With her "pokey-out hair", vivid jewellery and multi-coloured wardrobe, 83-year-old textile and performance artist Evelyn Roth's outlook as is bright as her appearance.
From her two-storey home and studio which she shares with husband, artist John Davis, overlooking Maslin Beach on South Australia's Fleurieu Peninsula, Evelyn sews giant inflatable animal-shaped tents and costumes out of nylon. It's something she's been doing for four decades.
It's something she's been doing for four decades.
"I'm working on a flying fox. I'd never done one before, so thought 'why not?'," she told The Senior.
"And I've just finished an albino kangaroo, Ruby Roo, who can hold around 50 kids inside."
Working alongside her is her husband of 22 years, artist John Davis.
"He'll paint anything - from an inflatable nudibranch to a coral reef while I'm stitching away."
"When you're sewing you're thinking about the colour and what it feels like to be inside. They make a wondrous, meditative space which really captures the mind.
"I do get attached to them. But the good thing is they're very portable and can be stuffed into a storage cupboard until you need them again."
Right now she has around 30 or so packed away in her wardrobe.
These fantastic creations are part of Nylon Zoo - a magical inflatable pop-up story theatre.
This year was Nylon Zoo's 23rd outing at Womadelaide world music festival, where little ones were invited to discover a new world of storytelling inside the belly of a giant Southern Right Whale Shamrock and her baby, Clover.
And not only does Evelyn create the magical creatures, she also dresses up, dances and choreographs the stories herself.
"There are not many 83-year-olds who can run a sewing machine like I can and I'm also running the parades.
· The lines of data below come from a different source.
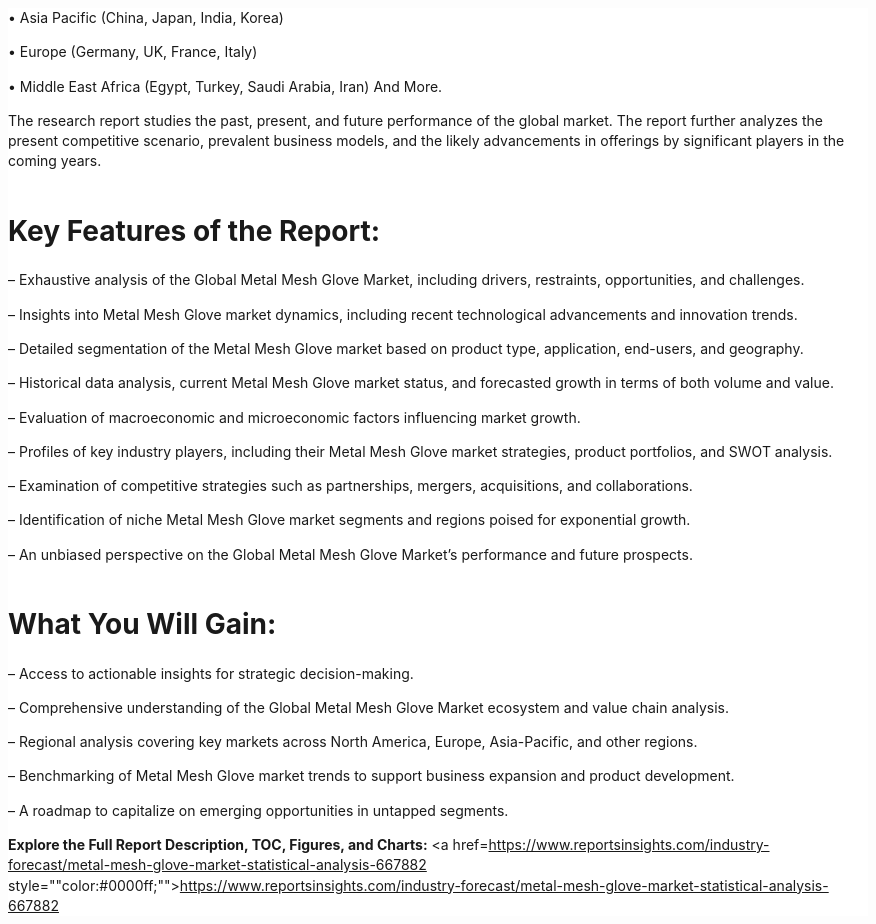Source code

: • Asia Pacific (China, Japan, India, Korea)

• Europe (Germany, UK, France, Italy)

• Middle East Africa (Egypt, Turkey, Saudi Arabia, Iran) And More.

The research report studies the past, present, and future performance of the global market. The report further analyzes the present competitive scenario, prevalent business models, and the likely advancements in offerings by significant players in the coming years.

# <strong>Key Features of the Report:</strong>

– Exhaustive analysis of the Global Metal Mesh Glove Market, including drivers, restraints, opportunities, and challenges.

– Insights into Metal Mesh Glove market dynamics, including recent technological advancements and innovation trends.

– Detailed segmentation of the Metal Mesh Glove market based on product type, application, end-users, and geography.

– Historical data analysis, current Metal Mesh Glove market status, and forecasted growth in terms of both volume and value.

– Evaluation of macroeconomic and microeconomic factors influencing market growth.

– Profiles of key industry players, including their Metal Mesh Glove market strategies, product portfolios, and SWOT analysis.

– Examination of competitive strategies such as partnerships, mergers, acquisitions, and collaborations.

– Identification of niche Metal Mesh Glove market segments and regions poised for exponential growth.

– An unbiased perspective on the Global Metal Mesh Glove Market’s performance and future prospects.

# <strong>What You Will Gain:</strong>

– Access to actionable insights for strategic decision-making.

– Comprehensive understanding of the Global Metal Mesh Glove Market ecosystem and value chain analysis.

– Regional analysis covering key markets across North America, Europe, Asia-Pacific, and other regions.

– Benchmarking of Metal Mesh Glove market trends to support business expansion and product development.

– A roadmap to capitalize on emerging opportunities in untapped segments.

<strong>Explore the Full Report Description, TOC, Figures, and Charts:</strong>
<a href=https://www.reportsinsights.com/industry-forecast/metal-mesh-glove-market-statistical-analysis-667882 style=""color:#0000ff;"">https://www.reportsinsights.com/industry-forecast/metal-mesh-glove-market-statistical-analysis-667882</a>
"There can be up to 50 children involved, dressed as butterflies, frogs, bees, you name it. You have all these monarch butterflies running around sticking to trees - it's really cute."
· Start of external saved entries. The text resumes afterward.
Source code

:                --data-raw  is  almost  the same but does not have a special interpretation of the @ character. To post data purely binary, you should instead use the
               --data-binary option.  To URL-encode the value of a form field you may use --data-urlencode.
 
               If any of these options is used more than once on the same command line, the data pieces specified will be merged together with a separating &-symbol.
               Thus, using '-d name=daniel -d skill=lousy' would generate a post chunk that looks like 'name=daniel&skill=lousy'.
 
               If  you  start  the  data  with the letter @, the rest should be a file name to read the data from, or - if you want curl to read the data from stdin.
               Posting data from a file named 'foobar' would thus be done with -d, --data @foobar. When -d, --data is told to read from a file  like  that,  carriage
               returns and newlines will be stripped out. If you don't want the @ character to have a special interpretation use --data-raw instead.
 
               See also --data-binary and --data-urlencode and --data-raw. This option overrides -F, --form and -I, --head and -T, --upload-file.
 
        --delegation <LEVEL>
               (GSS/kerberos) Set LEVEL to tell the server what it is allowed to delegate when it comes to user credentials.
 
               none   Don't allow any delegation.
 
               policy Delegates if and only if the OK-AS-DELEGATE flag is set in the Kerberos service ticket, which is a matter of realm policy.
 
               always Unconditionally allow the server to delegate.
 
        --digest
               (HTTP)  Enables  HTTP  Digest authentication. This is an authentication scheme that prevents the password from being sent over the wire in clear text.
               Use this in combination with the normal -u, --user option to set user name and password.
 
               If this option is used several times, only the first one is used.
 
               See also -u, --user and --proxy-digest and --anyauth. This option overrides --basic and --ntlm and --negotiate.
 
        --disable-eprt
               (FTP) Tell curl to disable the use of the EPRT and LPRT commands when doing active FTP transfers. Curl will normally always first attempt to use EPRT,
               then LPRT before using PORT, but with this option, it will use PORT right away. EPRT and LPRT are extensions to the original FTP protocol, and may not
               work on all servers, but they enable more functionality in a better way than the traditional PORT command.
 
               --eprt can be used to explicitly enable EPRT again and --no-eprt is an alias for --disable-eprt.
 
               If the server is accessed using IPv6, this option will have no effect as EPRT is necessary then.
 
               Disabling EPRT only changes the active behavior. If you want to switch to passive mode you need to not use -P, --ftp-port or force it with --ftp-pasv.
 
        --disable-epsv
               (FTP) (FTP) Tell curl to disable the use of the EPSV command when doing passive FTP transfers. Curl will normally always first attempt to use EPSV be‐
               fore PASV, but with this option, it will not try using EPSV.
Evelyn, who grew up in Canada and moved to Australia 20 years ago, said she's always has always been inspired by the joy of children. But it wasn't until she reconnected with her long-lost son a few years ago that she understood why.
"I never knew who my one and only was," said Evelyn, who got married to her first husband, fell pregnant at 17 and gave her son up for adoption.
"But four years ago I tracked him down and I found out he is an architect. We first spoke over Sykpe and then met in person soon after he turned 60.
"It was such a wonderful meeting and now I also have a relationship with my grandchildren."
She said missing out on years of having her own children around may have led to her playful pursuits.
"I guess this may be why I love action and colour and childlike fantasy.I just love being creative, colourful and dancing."
Evelyn's knack for sewing and turning scrap into art started early.
"Growing up on a prairie farm in Alberta, USA, reusing and recycling was a way of life. We did a lot of knitting and crocheting."
Moving to Vancouver in the 1960s, she joined a group of artists, dancers and filmmakers called Intermedia and started making 'wearable art', creating clothing from everything fro moss and wheatgrass to paper.
"Back then the words 'recycling' and 'ecology' were new and innovative," she said of the book, which featured 'wearable art' and recycled fashion.
I've never stopped recycling since my days on the farm.
In the 70s - after experimenting with making a 'car cosy' out of crocheted discarded VHS tape - she published The Evelyn Roth Recycling Book which has since been re-released as an e-book.
As luck would have it around the time Evelyn came across a train-load of nylon scraps going for free, she was also invited to decorate five aircraft hangars for the 1976 UN Habitat Forum in Vancouver.
And a year later, she was commissioned to make a giant 50ft salmon - her first inflatable storytelling work - for the Haida First American peoples on the west coast of Alaska in 1977.
Her first trip to Australia was in 1979, when a friend who was curating the Adelaide Festival invited Evelyn to make an interactive installation out of crocheted VHS tape.
"ABC stations donated all this tape and I crocheted a huge jungle. I just fell in love with Adelaide."
The first showing of Nylon Zoo was in 1982 at the Brisbane Commonwealth Games, and since then she has made hundreds of unique creatures and costumes.
She's also been going to Hawaii making inflatable classrooms for the past 25 years.
"Through life I've been very fortunate to be inspired. I never say no to a project. Some people are afraid that they can't do something. But to me it's a challenge."
And while she may be pushing 84, Evelyn has no plans to stop sewing and just yet.
She does hope one day someone "a sewer, a storyteller" will take over and carry on her work, but is happy now to keep creating.
"Now my granddaughter comes and visits and helps out and comes to some of my exhibitions, so who knows?".